La esposa de José y sus tres hijas se mostraban serenas y elevando plegarias al cielo, cerca a la escena del cadáver maloliente que yacía en una cama, en una de las habitaciones. Estaban en ayuno y rezaban para que volviera a vivir.
Contrario a alarmarse con la llegada de las autoridades, las mujeres les juraron a los uniformados de la Policía de Cartagena que en esa vivienda todo marchaba bien y que era cuestión de tiempo para que el pastor resucitara.
“Toda la gente lo verá”, decía la señora de la casa con plena confianza en sus palabras. Contó a los presentes que, al momento de su muerte, José “luchaba contra el diablo” y que aunque al final “este lo venció, no logró despojarlo de su alma”.
A la casa llegó entonces el cuerpo forense de la Fiscalía General de la Nación, que se encargó de levantar los despojos mortales de José ante la mirada incrédula de sus familiares que, hasta último momento, creyeron en que iban a ser testigos de su resurrección, tal cual como él lo había “profetizado”.
Algunos vecinos mostraron su molestia porque consideraron que su salud estuvo en riesgo. Otros, más curiosos, se congregaron alrededor de la vivienda, husmeando, sin importar lo insoportable de aquel olor.
Se necesitaron máscaras de protección para los uniformados y eso de las cuatro de la tarde de aquel 26 de junio, los agentes usaron una bolsa de cal para untarla al cadáver y poder llevárselo.
La noticia del pastor que no resucitó ocupó primeras planas en diarios locales, regionales y nacionales, también los noticieros de televisión y medios de comunicación del mundo registraron aquel hecho como sacado de un libro de ficción.
El de José no sería el primer intento de “resucitar” a alguien en nuestra Cartagena.
Seis años más tarde, en el año 2013, una multitud presenciaría en vivo la escena protagonizada por un pastor, reconocido por sus prédicas en las plazas y parques del Centro Histórico de la ciudad, rezando sobre un hombre muerto, en plena carretera del barrio Ceballos.
El hombre había fallecido en un lamentable accidente de tránsito y el cadáver permanecía arropado por una sábana de colores que algún buen samaritano llevó para cubrirlo de las miradas de la multitud.
El pastor cristiano, creyendo en su fe, pidió permiso, cruzó la cinta amarilla y se acercó al cadáver para rezarle, frente a los espectadores y familiares de la víctima, que aún estaban conmocionados por la desgracia. Incluso, llegó a sujetar la mano del muerto y a darle un “soplo de vida”.

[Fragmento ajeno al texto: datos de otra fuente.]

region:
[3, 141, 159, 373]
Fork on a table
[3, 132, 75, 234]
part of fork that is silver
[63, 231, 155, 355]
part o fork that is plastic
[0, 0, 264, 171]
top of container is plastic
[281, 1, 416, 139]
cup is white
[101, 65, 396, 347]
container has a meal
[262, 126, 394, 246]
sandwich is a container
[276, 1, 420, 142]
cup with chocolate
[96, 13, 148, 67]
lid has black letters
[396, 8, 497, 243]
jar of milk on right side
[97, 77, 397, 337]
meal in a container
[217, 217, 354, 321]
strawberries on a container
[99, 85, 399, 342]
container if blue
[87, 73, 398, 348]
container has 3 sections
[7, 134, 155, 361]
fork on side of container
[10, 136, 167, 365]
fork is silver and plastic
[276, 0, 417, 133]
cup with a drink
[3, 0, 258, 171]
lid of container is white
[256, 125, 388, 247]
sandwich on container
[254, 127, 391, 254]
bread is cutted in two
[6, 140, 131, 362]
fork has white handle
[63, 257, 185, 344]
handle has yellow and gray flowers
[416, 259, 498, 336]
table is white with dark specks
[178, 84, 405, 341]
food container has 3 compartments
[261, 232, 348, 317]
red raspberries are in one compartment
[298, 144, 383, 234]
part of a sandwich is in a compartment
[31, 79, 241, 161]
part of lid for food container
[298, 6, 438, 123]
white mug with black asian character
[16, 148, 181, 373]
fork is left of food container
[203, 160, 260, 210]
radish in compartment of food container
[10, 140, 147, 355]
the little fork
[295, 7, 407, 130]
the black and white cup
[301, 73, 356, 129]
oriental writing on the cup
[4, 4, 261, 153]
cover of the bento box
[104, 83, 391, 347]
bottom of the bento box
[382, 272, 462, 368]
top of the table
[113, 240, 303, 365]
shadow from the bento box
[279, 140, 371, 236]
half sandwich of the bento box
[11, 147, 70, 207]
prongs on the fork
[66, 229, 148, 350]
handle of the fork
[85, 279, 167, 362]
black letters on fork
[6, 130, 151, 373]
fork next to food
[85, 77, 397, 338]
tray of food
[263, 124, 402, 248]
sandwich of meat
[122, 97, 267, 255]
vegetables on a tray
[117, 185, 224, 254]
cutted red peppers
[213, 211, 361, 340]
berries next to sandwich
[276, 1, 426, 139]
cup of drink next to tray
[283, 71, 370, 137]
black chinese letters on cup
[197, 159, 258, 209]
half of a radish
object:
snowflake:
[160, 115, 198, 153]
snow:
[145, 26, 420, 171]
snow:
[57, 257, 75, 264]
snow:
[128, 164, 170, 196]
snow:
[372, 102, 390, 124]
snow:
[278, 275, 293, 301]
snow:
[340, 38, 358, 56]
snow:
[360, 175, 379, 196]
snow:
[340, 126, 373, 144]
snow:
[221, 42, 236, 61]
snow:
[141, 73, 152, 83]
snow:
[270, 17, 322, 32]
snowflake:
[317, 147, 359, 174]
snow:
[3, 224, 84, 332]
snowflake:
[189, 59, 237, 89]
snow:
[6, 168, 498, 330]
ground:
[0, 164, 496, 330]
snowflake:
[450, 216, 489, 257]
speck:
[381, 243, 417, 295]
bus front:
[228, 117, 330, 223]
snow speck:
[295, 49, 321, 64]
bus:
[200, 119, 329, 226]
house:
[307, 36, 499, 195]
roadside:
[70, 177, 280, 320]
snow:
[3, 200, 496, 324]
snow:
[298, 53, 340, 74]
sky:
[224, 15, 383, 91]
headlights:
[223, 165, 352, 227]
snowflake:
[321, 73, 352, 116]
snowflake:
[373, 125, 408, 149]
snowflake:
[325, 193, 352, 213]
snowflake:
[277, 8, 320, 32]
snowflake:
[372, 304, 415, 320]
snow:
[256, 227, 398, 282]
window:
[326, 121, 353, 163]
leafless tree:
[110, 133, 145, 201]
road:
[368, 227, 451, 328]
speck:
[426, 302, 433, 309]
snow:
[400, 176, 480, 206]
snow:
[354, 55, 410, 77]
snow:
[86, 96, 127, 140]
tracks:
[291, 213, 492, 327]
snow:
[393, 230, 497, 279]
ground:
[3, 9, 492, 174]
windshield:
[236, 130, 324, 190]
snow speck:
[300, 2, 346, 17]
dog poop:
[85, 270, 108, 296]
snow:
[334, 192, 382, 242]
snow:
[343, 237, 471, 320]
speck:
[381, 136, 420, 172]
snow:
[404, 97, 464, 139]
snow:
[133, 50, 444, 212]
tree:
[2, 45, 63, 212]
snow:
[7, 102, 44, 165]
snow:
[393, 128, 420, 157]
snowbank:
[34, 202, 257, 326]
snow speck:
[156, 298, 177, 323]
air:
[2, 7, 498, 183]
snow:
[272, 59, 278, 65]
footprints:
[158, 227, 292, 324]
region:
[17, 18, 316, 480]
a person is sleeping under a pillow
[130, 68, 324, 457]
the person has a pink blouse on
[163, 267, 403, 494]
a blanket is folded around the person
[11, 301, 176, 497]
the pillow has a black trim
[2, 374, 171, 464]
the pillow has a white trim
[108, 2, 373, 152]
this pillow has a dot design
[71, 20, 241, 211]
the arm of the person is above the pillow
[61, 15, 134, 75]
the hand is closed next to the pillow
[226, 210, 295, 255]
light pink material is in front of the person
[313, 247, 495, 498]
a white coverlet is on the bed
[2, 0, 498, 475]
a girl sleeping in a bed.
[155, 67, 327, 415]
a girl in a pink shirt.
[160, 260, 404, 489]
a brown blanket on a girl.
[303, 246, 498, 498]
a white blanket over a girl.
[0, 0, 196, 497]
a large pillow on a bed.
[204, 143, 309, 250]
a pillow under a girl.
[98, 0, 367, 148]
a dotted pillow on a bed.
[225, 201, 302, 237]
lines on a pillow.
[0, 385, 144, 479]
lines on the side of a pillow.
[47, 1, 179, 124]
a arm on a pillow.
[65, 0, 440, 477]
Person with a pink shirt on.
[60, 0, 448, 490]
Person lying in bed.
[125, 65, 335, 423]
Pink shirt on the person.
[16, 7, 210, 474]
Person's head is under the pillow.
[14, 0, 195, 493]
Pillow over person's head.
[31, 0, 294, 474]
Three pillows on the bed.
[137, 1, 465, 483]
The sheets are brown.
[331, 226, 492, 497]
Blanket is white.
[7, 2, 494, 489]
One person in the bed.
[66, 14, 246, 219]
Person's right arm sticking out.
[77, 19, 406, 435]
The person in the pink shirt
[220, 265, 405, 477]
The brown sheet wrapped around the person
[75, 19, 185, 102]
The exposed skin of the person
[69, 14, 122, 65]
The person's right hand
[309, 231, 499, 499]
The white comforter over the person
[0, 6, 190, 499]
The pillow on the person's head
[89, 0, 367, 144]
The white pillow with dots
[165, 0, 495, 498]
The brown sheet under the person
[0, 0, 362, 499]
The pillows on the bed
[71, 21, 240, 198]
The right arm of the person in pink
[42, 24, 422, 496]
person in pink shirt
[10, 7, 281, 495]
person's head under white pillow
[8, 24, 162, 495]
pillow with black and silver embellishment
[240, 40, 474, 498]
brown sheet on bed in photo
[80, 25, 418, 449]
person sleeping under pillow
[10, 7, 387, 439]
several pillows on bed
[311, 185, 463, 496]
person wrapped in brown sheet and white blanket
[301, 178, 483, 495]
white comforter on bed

Por un momento, el cadáver del hombre tuvo un reflejo en una pierna que reavivó la llama de la esperanza, puso a rezar a más de un presente y a correr despavoridos a varios de los testigos. No fue más que eso, un reflejo.
Después de varios intentos, no hubo vida. Los paramédicos confirmaron que su corazón ya no latía. Finalmente, el pastor, aunque había mencionado que su intención no era que el hombre reviviera, sino consolar a los familiares presentes, luego se contradijo y aseguró que el hombre no ‘resucitó’ por falta de fe de los presentes.
En Sabanalarga, Atlántico, aún buscan al líder religioso Gabriel Alberto Ferrer, quien se desapareció y no responde a los llamados ni se ha comunicado con los creyentes de las iglesia cristiana de Berea, a quienes les prometió que Jesús descendería del cielo el pasado 28 de enero de este 2021 y se los llevaría.
El caso prendió las alarmas de las autoridades que temían un suicidio colectivo. Y, llegado el gran día, los feligreses que se habían congregado en una casa a la espera de Jesús y vendido todas sus pertenencias, carros, casas, muebles, ropa, electrodomésticos, quedando incluso en la quiebra, se vieron desilusionados al notar que todo no era más que una vil mentira y que estaban cegados por un falso profeta.
La línea entre la verdadera fe y el fanatismo puede llegar a ser muy delgada y cruzarla puede cegarnos hasta hacernos perder el sentido racional de la vida y de la muerte.